Monetary Policy review - October 2016
The Reserve Bank of India cut its benchmark repo rate by 25 basis points to 6.25%. This is the first cut in the repo rate since April this year. The other key rates such as the cash reserve ratio were left unchanged.
Today's interest rate decision is the first under the new RBI governor Dr. Urjit Patel and the first decision by the newly constituted Monetary Policy Committee. All six members of the MPC voted in favour of the rate cut. The committee believes that the rate cut is consistent with the accommodative stance of monetary policy and also consistent with the objectives of achieving an inflation rate of 5% by the end of this year and 4% in the medium term.

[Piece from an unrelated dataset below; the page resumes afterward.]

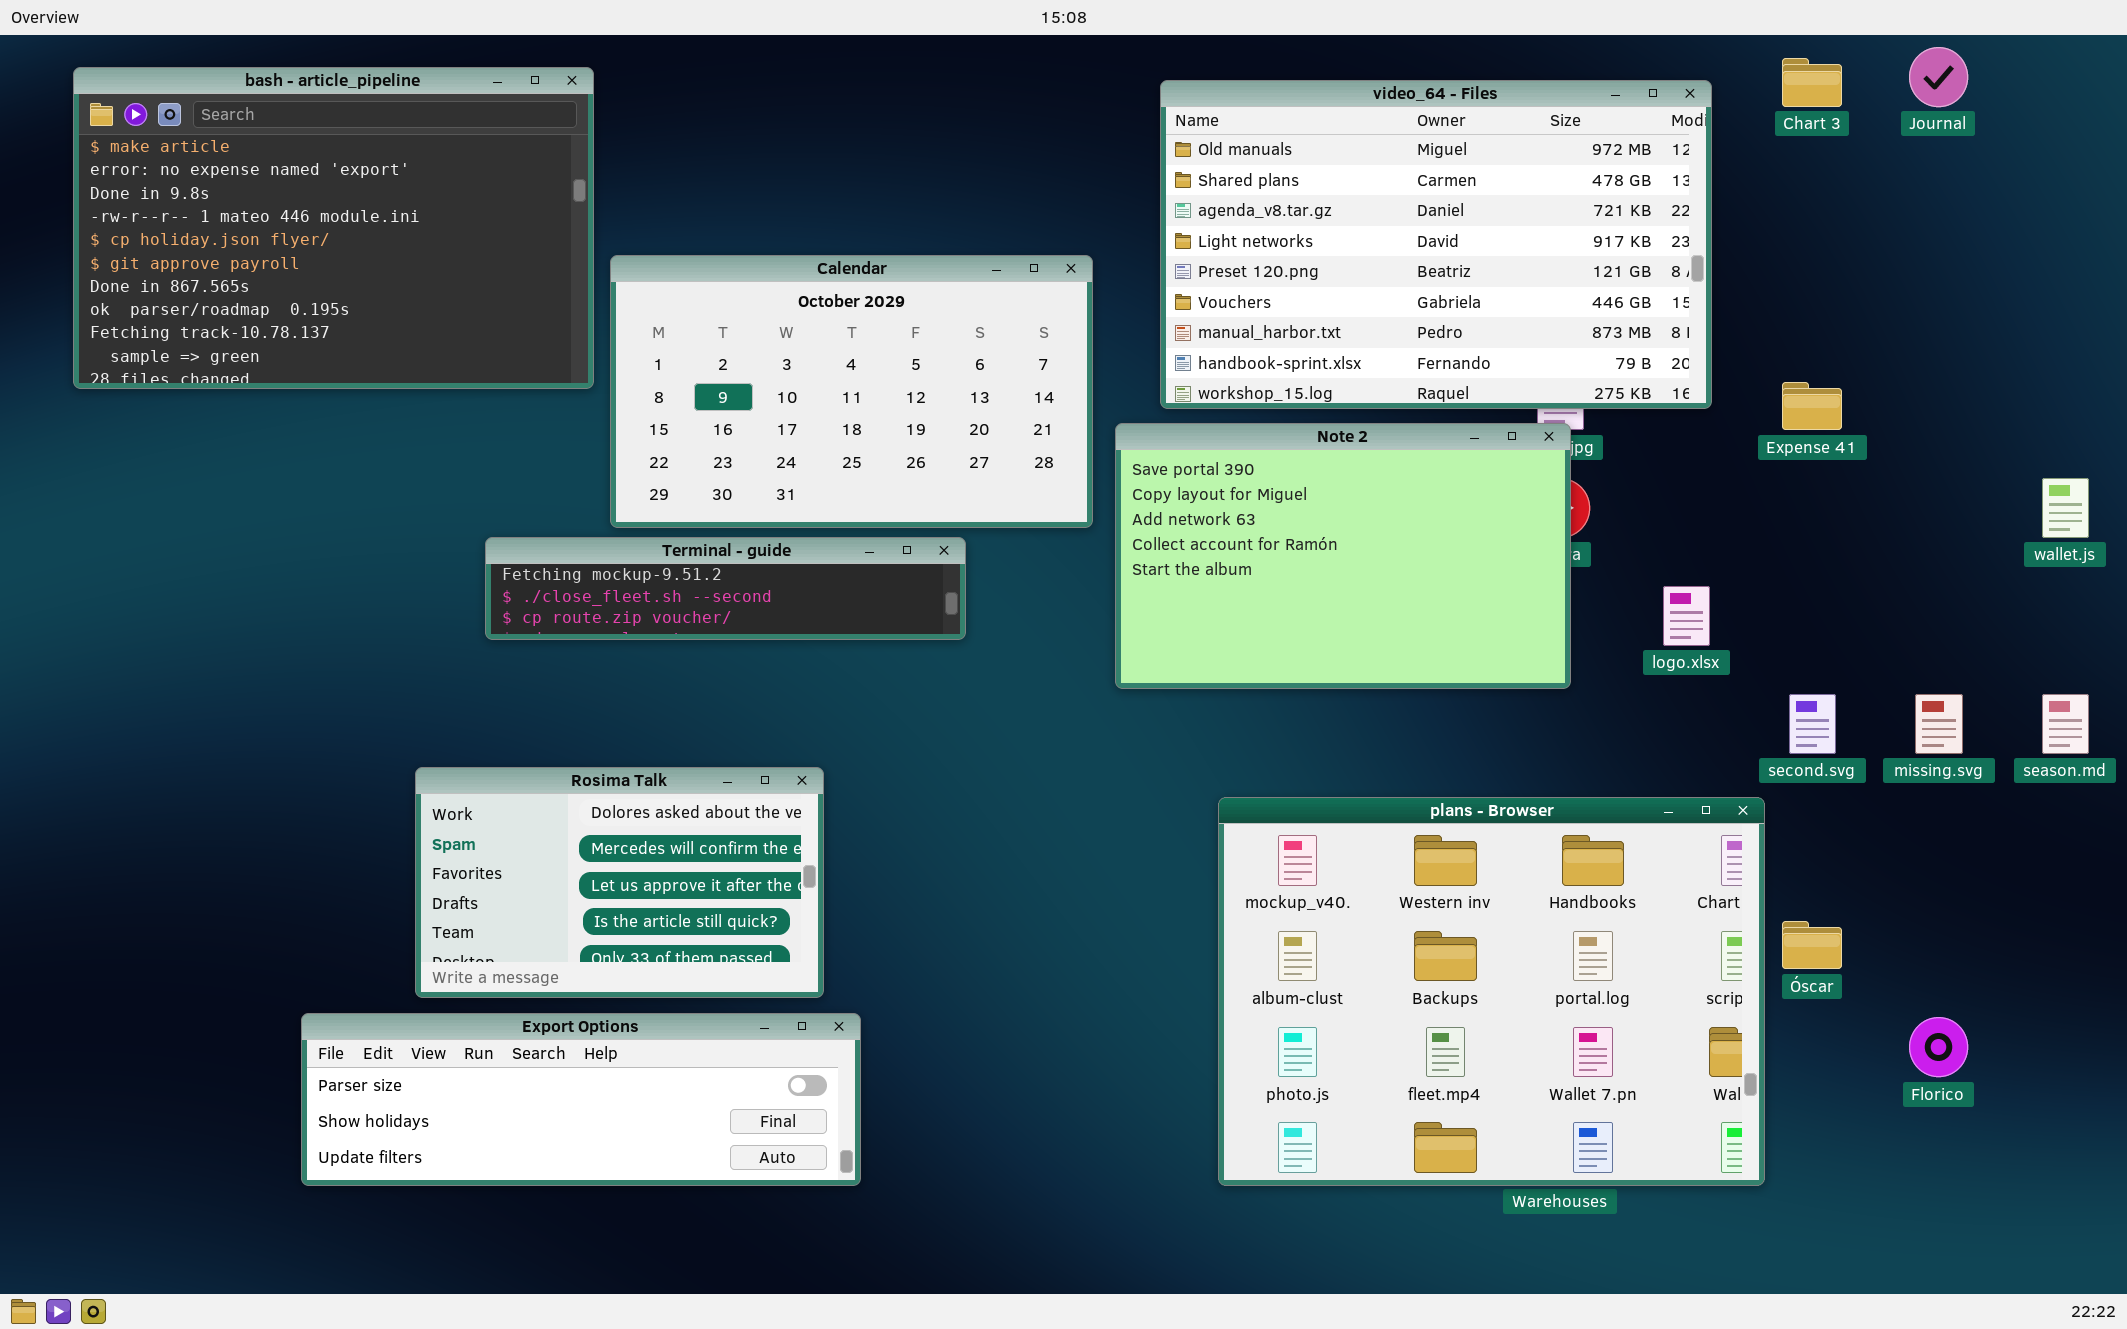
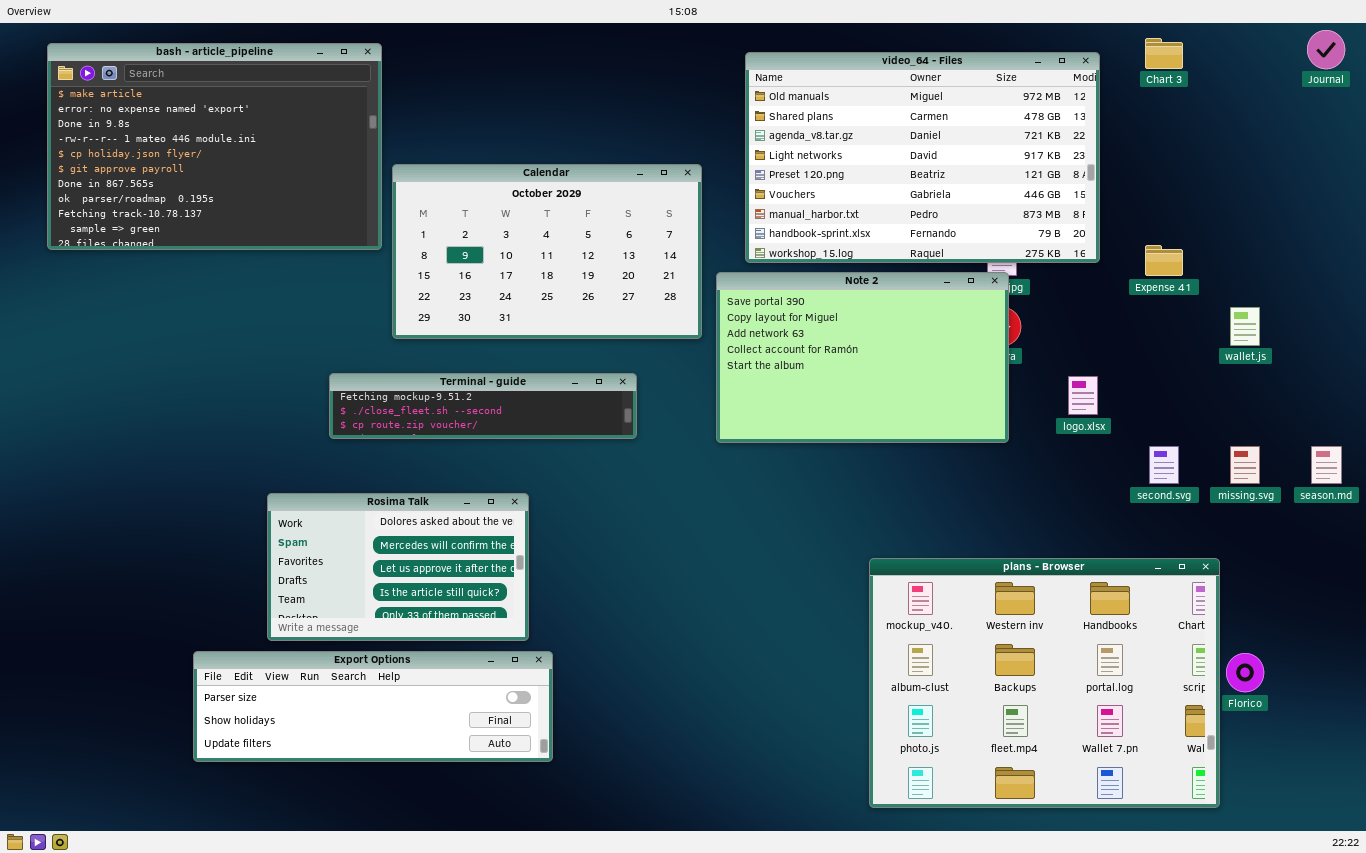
Journal: [1909,47,1968,107] -> [1307,30,1345,69], moved
wallet.js: [2042,478,2089,538] -> [1230,307,1260,346], moved
Terminal - guide: [485,537,966,640] -> [329,373,637,439], moved
plans - Browser: [1218,797,1765,1186] -> [869,558,1220,808], moved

The accompanying Monetary Policy Report lays down some justification for the rate cut. While the RBI expects inflation to remain close to 5% this year, it expects some moderation to 4.5% by the end of FY18. This projection takes into account some of the effects of the Pay Commission award and an expected increase in minimum wages. However the second round effects of the Pay Commission have not been considered.
The RBI also pointed to GST as a source of some inflation risk going forward. As the tax rates under GST are not known, the Reserve Bank has used the Government's report as the base case – i.e. a revenue neutral rate of about 15-15.5% having minimal impact on inflation. This is consistent with a base GST rate of 18% with a preferential rate of 12%. In case the tax rates are higher, it is possible that there could be some upward pressure on inflation. In this the RBI has also surveyed other countries which implemented a nation-wide VAT with a view to understanding the impact on inflation. The broad experience across the world appears to be a higher push in the inflation rate, with inflation remaining elevated for about a year after introduction of a GST-like tax.
The market reaction to the policy has been muted with the 10-year benchmark relatively unchanged from yesterday's level. The bond market had rallied sharply over the past quarter in anticipation of the rate cut – for example the benchmark 10y yield dropped 60 basis points from 7.5% to 6.9% since late June.
Short to medium term G-Secs have seen yields dropping in response to the policy rate cut. The outperformance of shorter bonds over long bonds is a characteristic of late stages of rate cut cycles. The shorter segments are more sensitive to rate cuts and liquidity infusion in comparison to the long end which is more sensitive to emerging macro developments. Going forward we expect the markets to watch CPI prints to see if inflation follows the expected downward trajectory over the coming several months.